Деньги для Мордехая ничего не значат; победа в суде никак не меняет его жизнь; клиенты наши мертвы. И тем не менее он не допускает мысли урегулировать проблему мирным путем — без суда. Мордехаю необходим громкий, скандальный процесс. Не ради славы. Пусть общество увидит наконец ужас, среди которого вынуждены жить многие его члены. Иногда суд нужен не для наказания виновного, а для воззвания к общественной совести.
Дело осложняется только мной. Мое бледное интеллигентное лицо располосуют стальные прутья тюремного окошка. Потеря лицензии обречет меня на голодную смерть.
— Я не собираюсь бежать с корабля, Мордехай.
— Никто и не ждет, Майк.
— Как тебе такой вариант: мы убеждаем их заплатить приемлемую сумму, они снимают свои обвинения и оставляют в покое мою лицензию? И вообще, что произойдет, если я расстанусь с ней на некоторое время?
— Прежде всего это подорвет твою профессиональную
— Звучит пугающе, но не убийственно.
Я очень надеялся, что голос мне не изменяет. Мысль о бесчестье кидала в пот. Уорнер, родители, друзья, однокашники, Клер, даже бывшие коллеги из «Дрейк энд Суини» — то подумают они?
— Два года ты не сможешь заниматься юридической деятельностью.
— То есть я потеряю работу и здесь?
— Нет, конечно.
— А что я буду делать?
— Кабинет остается за тобой. Будешь вести прием клиентов в БАСН, у «Доброго самаритянина» — там, где ты уже был, — как полноправный сотрудник. Только называться будешь не юристом, а социальным работником.
— Другими словами, ничего не изменится?
— Очень немногое. Возьмем Софию — она управляется с огромным числом клиентов, половина города считает ее адвокатом. Когда необходимо рассмотреть вопрос в суде, туда отправляюсь я. Точно такое же положение займешь и ты.

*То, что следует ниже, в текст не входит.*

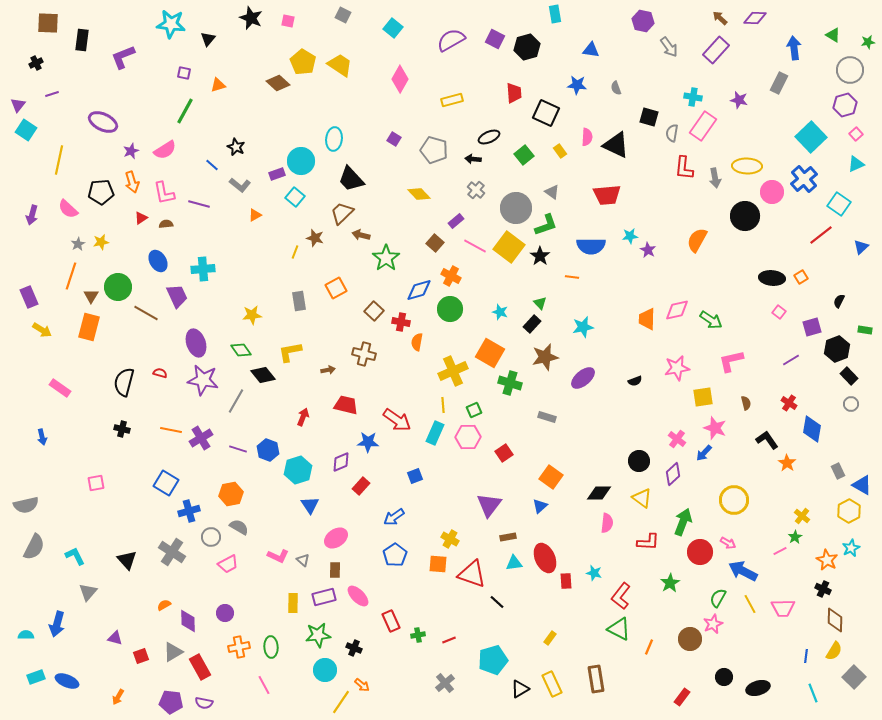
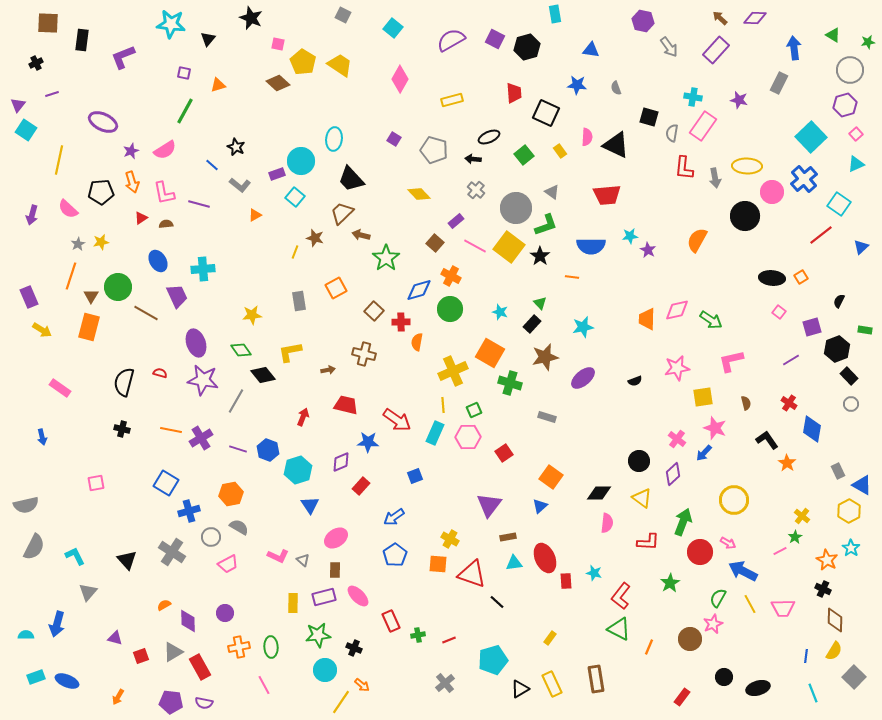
pink square at (288, 21): moved 10 px left, 23 px down
red cross at (401, 322): rotated 12 degrees counterclockwise
cyan star at (851, 548): rotated 12 degrees counterclockwise
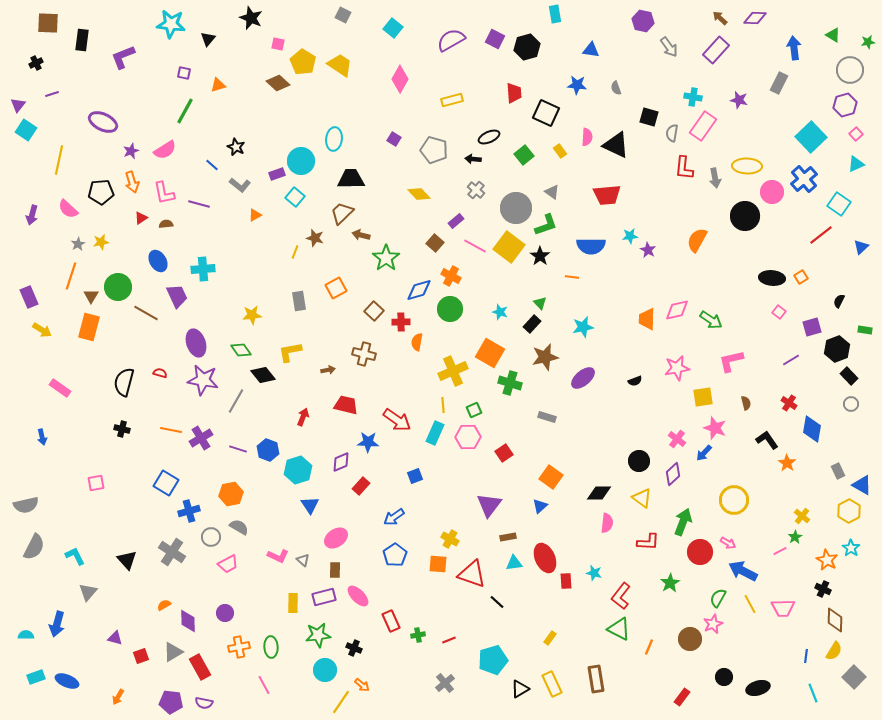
black trapezoid at (351, 179): rotated 132 degrees clockwise
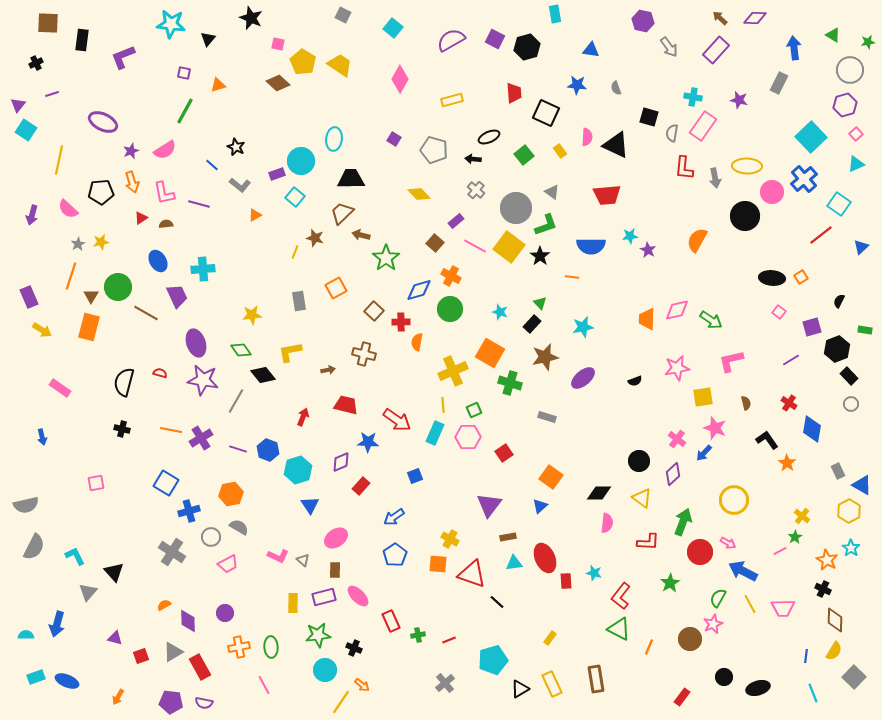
black triangle at (127, 560): moved 13 px left, 12 px down
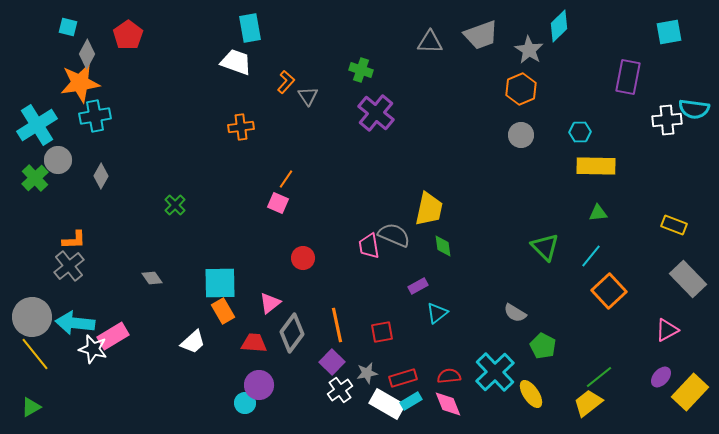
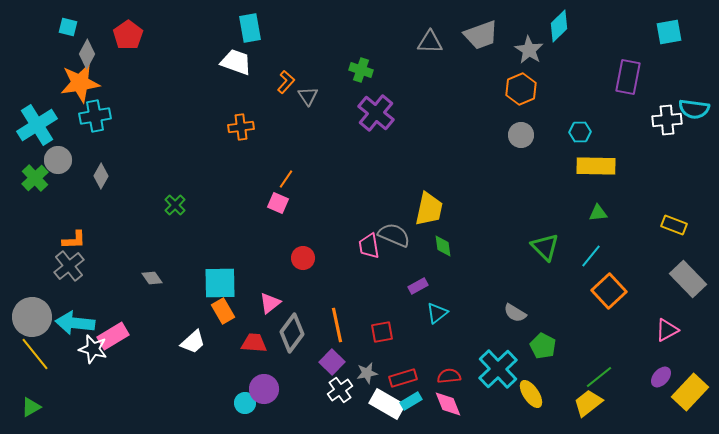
cyan cross at (495, 372): moved 3 px right, 3 px up
purple circle at (259, 385): moved 5 px right, 4 px down
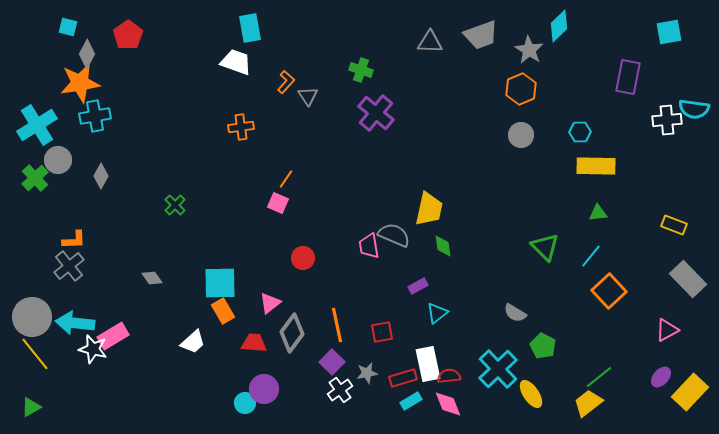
white rectangle at (387, 404): moved 41 px right, 40 px up; rotated 48 degrees clockwise
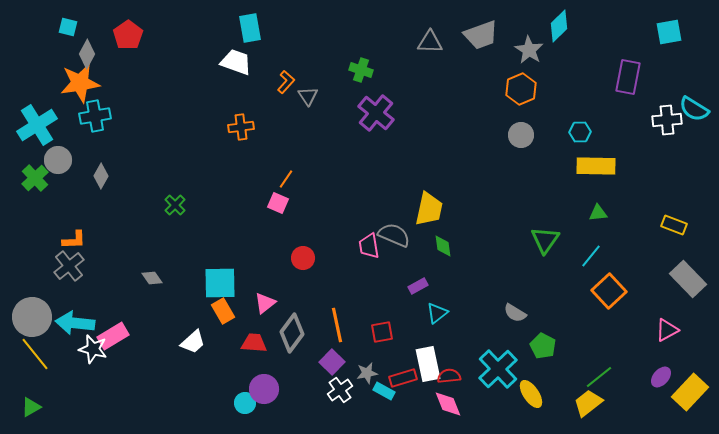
cyan semicircle at (694, 109): rotated 24 degrees clockwise
green triangle at (545, 247): moved 7 px up; rotated 20 degrees clockwise
pink triangle at (270, 303): moved 5 px left
cyan rectangle at (411, 401): moved 27 px left, 10 px up; rotated 60 degrees clockwise
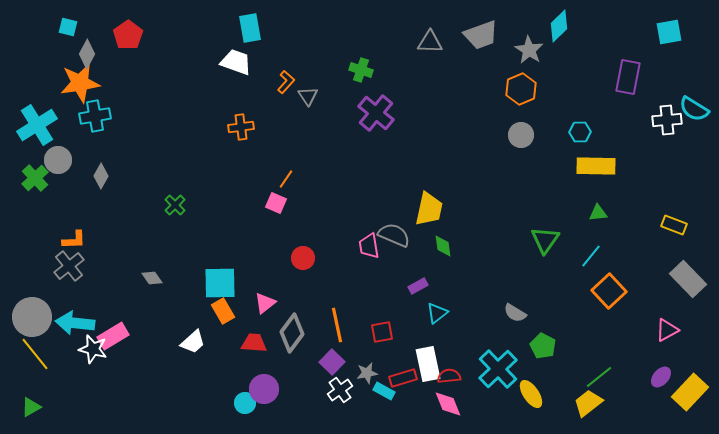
pink square at (278, 203): moved 2 px left
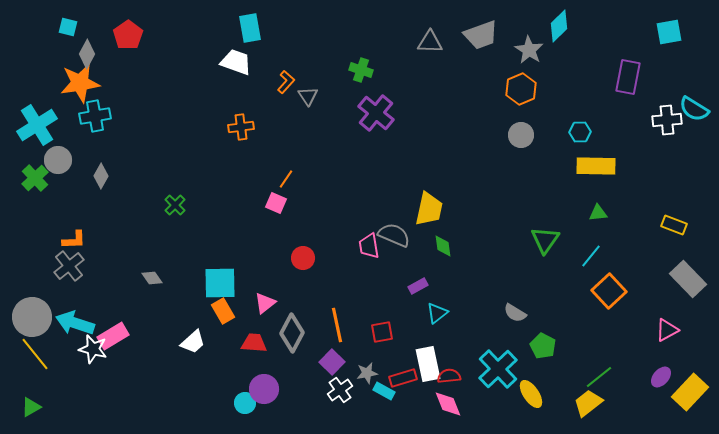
cyan arrow at (75, 323): rotated 12 degrees clockwise
gray diamond at (292, 333): rotated 9 degrees counterclockwise
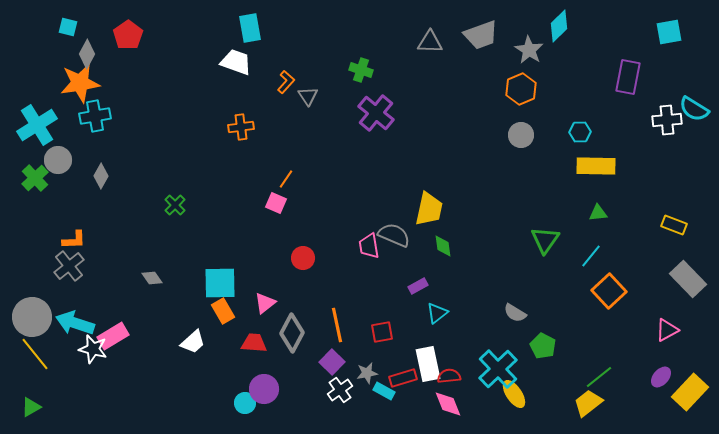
yellow ellipse at (531, 394): moved 17 px left
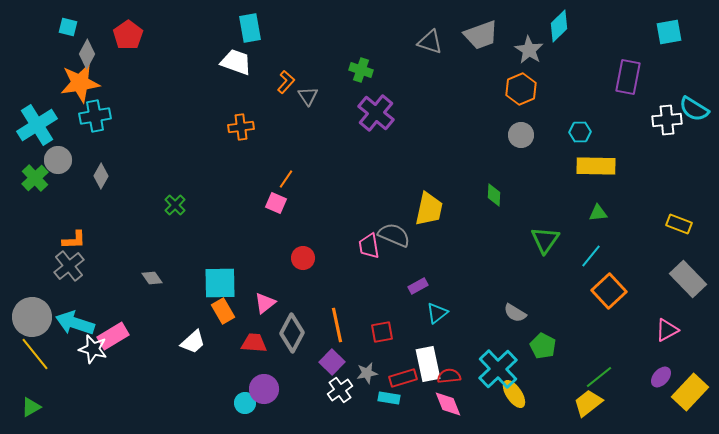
gray triangle at (430, 42): rotated 16 degrees clockwise
yellow rectangle at (674, 225): moved 5 px right, 1 px up
green diamond at (443, 246): moved 51 px right, 51 px up; rotated 10 degrees clockwise
cyan rectangle at (384, 391): moved 5 px right, 7 px down; rotated 20 degrees counterclockwise
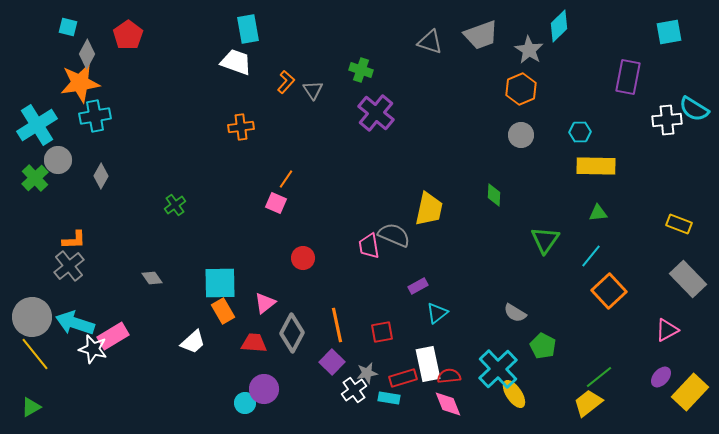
cyan rectangle at (250, 28): moved 2 px left, 1 px down
gray triangle at (308, 96): moved 5 px right, 6 px up
green cross at (175, 205): rotated 10 degrees clockwise
white cross at (340, 390): moved 14 px right
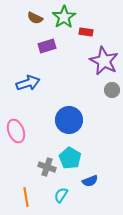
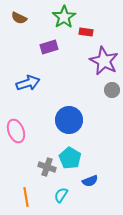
brown semicircle: moved 16 px left
purple rectangle: moved 2 px right, 1 px down
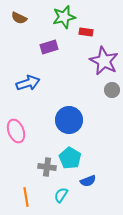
green star: rotated 20 degrees clockwise
gray cross: rotated 12 degrees counterclockwise
blue semicircle: moved 2 px left
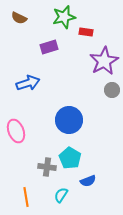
purple star: rotated 16 degrees clockwise
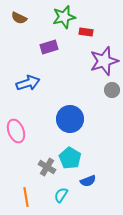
purple star: rotated 12 degrees clockwise
blue circle: moved 1 px right, 1 px up
gray cross: rotated 24 degrees clockwise
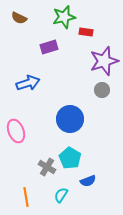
gray circle: moved 10 px left
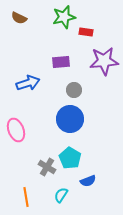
purple rectangle: moved 12 px right, 15 px down; rotated 12 degrees clockwise
purple star: rotated 12 degrees clockwise
gray circle: moved 28 px left
pink ellipse: moved 1 px up
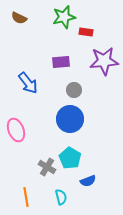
blue arrow: rotated 70 degrees clockwise
cyan semicircle: moved 2 px down; rotated 133 degrees clockwise
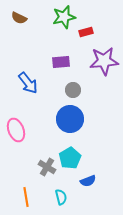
red rectangle: rotated 24 degrees counterclockwise
gray circle: moved 1 px left
cyan pentagon: rotated 10 degrees clockwise
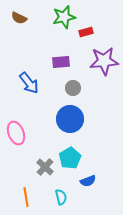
blue arrow: moved 1 px right
gray circle: moved 2 px up
pink ellipse: moved 3 px down
gray cross: moved 2 px left; rotated 12 degrees clockwise
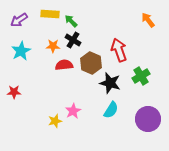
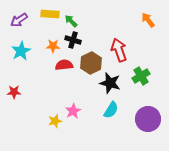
black cross: rotated 14 degrees counterclockwise
brown hexagon: rotated 10 degrees clockwise
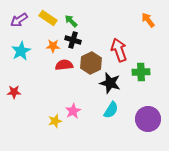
yellow rectangle: moved 2 px left, 4 px down; rotated 30 degrees clockwise
green cross: moved 4 px up; rotated 30 degrees clockwise
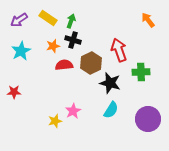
green arrow: rotated 64 degrees clockwise
orange star: rotated 16 degrees counterclockwise
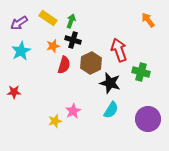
purple arrow: moved 3 px down
red semicircle: rotated 114 degrees clockwise
green cross: rotated 18 degrees clockwise
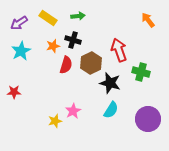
green arrow: moved 7 px right, 5 px up; rotated 64 degrees clockwise
red semicircle: moved 2 px right
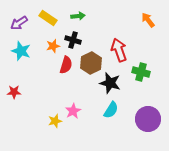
cyan star: rotated 24 degrees counterclockwise
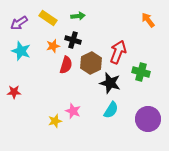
red arrow: moved 1 px left, 2 px down; rotated 40 degrees clockwise
pink star: rotated 21 degrees counterclockwise
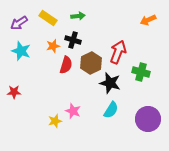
orange arrow: rotated 77 degrees counterclockwise
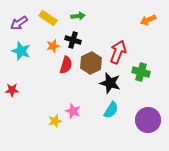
red star: moved 2 px left, 2 px up
purple circle: moved 1 px down
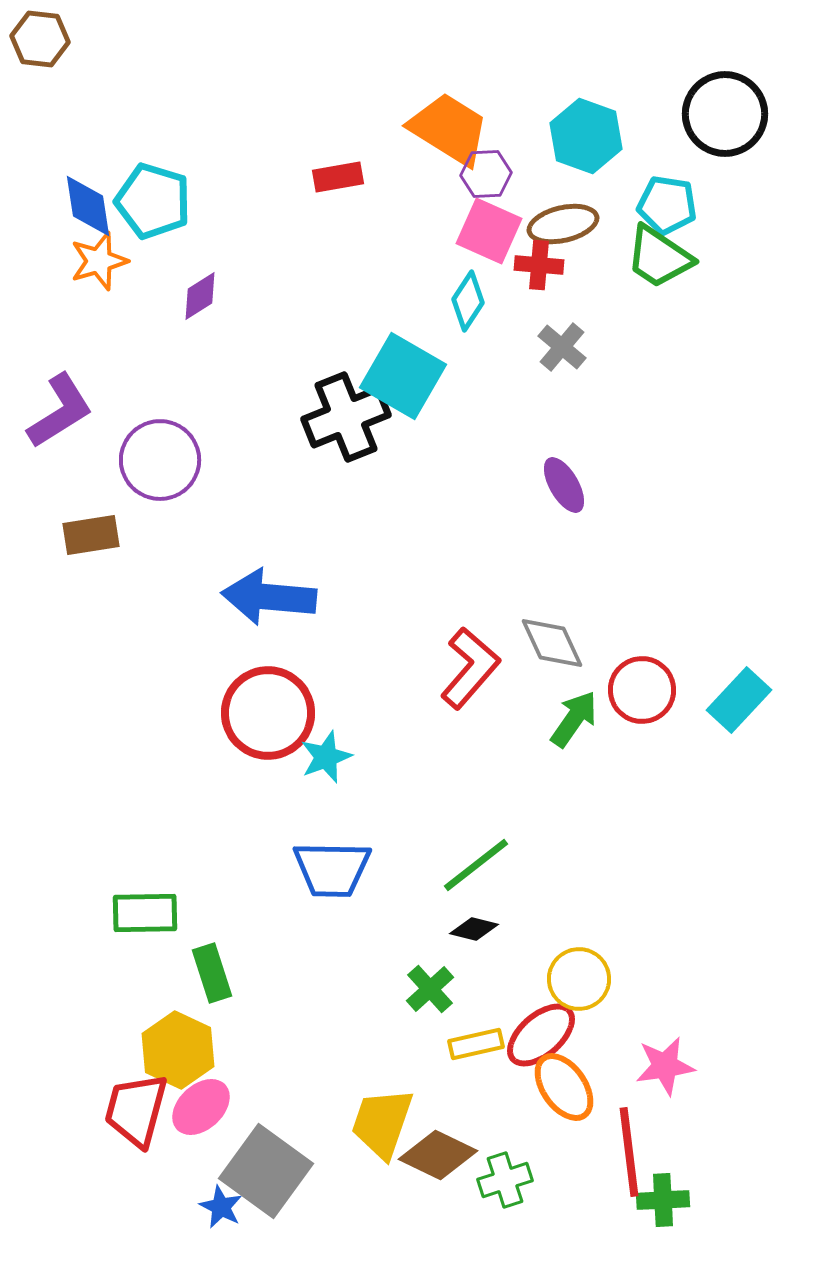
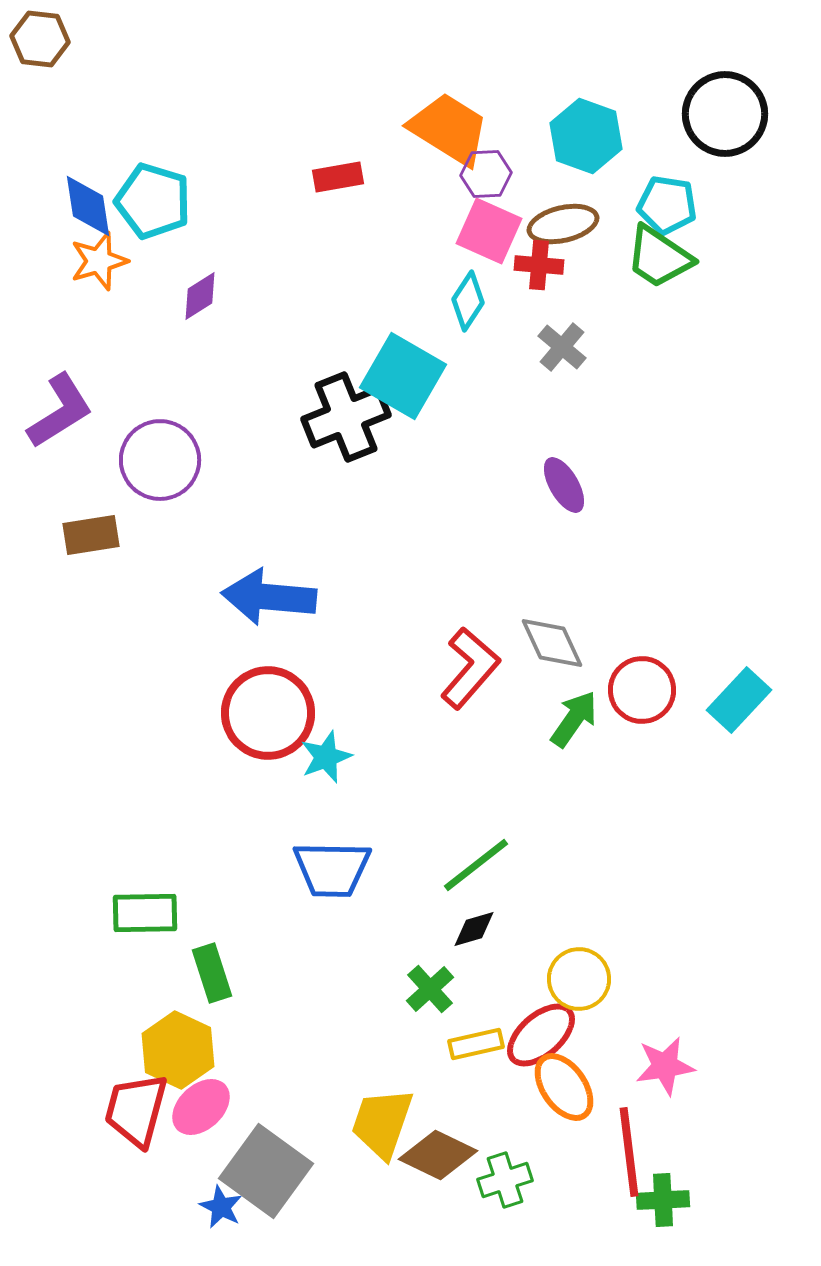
black diamond at (474, 929): rotated 30 degrees counterclockwise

Законы, по которым живет улица, пишутся теми людьми, которые их исполняют.
— А если меня уличат?
— Кто? Грань между социальным работником и юристом весьма размыта.
— Два года — большой срок.
— И да и нет. Мы не обязаны соглашаться именно на два года.
— Боюсь, в этом вопросе ни на какие уступки они не пойдут.
— Завтра разрешено торговаться по любым пунктам. Но тебе нужно подготовиться. Покопайся в архивах, попробуй отыскать прецедент. Посмотри, как другие суды поступали при подобных ситуациях.
— Думаешь, такое бывало?
— Не знаю. Могло быть. В стране миллион юристов.
Мордехай опаздывал на какую-то встречу. Я поблагодарил его, и мы вместе вышли из конторы.
Я отправился в джорджтаунскую юридическую школу, расположенную неподалеку от Капитолийского холма. Библиотека там была открыта до полуночи. Отличное место, где заблудшая душа может поразмыслить над тем, как жить дальше.
Глава 37
Зал, где рассматривал дела судья Де Орио, находился на втором этаже Моултри-билдинг, путь к залу пролегал мимо кабинета Киснера, где меня поджидал процесс по обвинению в краже. И тут и там у окон в коридоре адвокаты по уголовным делам негромко беседовали с клиентами, один вид которых вопил о пороке. Я не мог поверить, что мое имя появится в одном ряду с именами бандитов.
Мне хотелось явиться к судье точно в назначенное время, хотя Мордехай находил это глупым. Я считал, что малейшее опоздание Де Орио, известный фанатичной пунктуальностью, сочтет непозволительной роскошью. Однако при мысли прийти на десять минут раньше и стать объектом изучающих взглядов и перешептываний Дональда Рафтера и его компании мне делалось тошно. А находиться поблизости от Тилмана Гэнтри я вообще был согласен только в присутствии судьи, Я предполагал устроиться за барьером, на месте для присяжных, и, не привлекая внимания, наблюдать за переговорами. Когда мы с Мордехаем вошли в зал, часы показывали без двух минут час.